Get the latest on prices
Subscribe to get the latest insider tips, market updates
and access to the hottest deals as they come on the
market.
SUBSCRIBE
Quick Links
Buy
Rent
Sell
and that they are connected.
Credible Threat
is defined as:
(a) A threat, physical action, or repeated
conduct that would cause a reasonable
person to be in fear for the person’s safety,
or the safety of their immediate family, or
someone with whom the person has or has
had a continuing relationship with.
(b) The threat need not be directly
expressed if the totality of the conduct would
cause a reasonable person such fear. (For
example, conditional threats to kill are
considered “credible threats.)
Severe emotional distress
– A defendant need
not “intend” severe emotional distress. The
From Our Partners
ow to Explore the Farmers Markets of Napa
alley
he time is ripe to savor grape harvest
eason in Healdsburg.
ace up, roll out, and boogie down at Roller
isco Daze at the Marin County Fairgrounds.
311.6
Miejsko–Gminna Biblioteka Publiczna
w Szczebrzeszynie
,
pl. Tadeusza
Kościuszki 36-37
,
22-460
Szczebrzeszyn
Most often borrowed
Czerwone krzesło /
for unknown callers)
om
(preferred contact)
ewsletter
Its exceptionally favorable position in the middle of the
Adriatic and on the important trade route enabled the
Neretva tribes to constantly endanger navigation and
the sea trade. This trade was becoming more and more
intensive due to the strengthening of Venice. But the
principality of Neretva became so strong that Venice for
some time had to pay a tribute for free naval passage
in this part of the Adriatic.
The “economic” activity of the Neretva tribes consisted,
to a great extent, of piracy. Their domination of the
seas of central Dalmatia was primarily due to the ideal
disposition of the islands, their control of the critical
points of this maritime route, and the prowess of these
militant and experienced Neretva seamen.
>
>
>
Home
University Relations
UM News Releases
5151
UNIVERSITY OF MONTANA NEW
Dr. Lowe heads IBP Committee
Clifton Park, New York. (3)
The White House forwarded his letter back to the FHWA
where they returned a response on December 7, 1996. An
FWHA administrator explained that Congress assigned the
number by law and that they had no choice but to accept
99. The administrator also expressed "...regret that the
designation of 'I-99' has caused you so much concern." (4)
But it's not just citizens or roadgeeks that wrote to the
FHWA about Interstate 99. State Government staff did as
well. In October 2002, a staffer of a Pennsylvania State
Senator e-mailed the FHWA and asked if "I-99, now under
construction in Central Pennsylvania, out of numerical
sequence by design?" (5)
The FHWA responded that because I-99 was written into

────────

Look through the records for the word "latest". Every line that has it should be copied.

Get the latest on prices
Subscribe to get the latest insider tips, market updates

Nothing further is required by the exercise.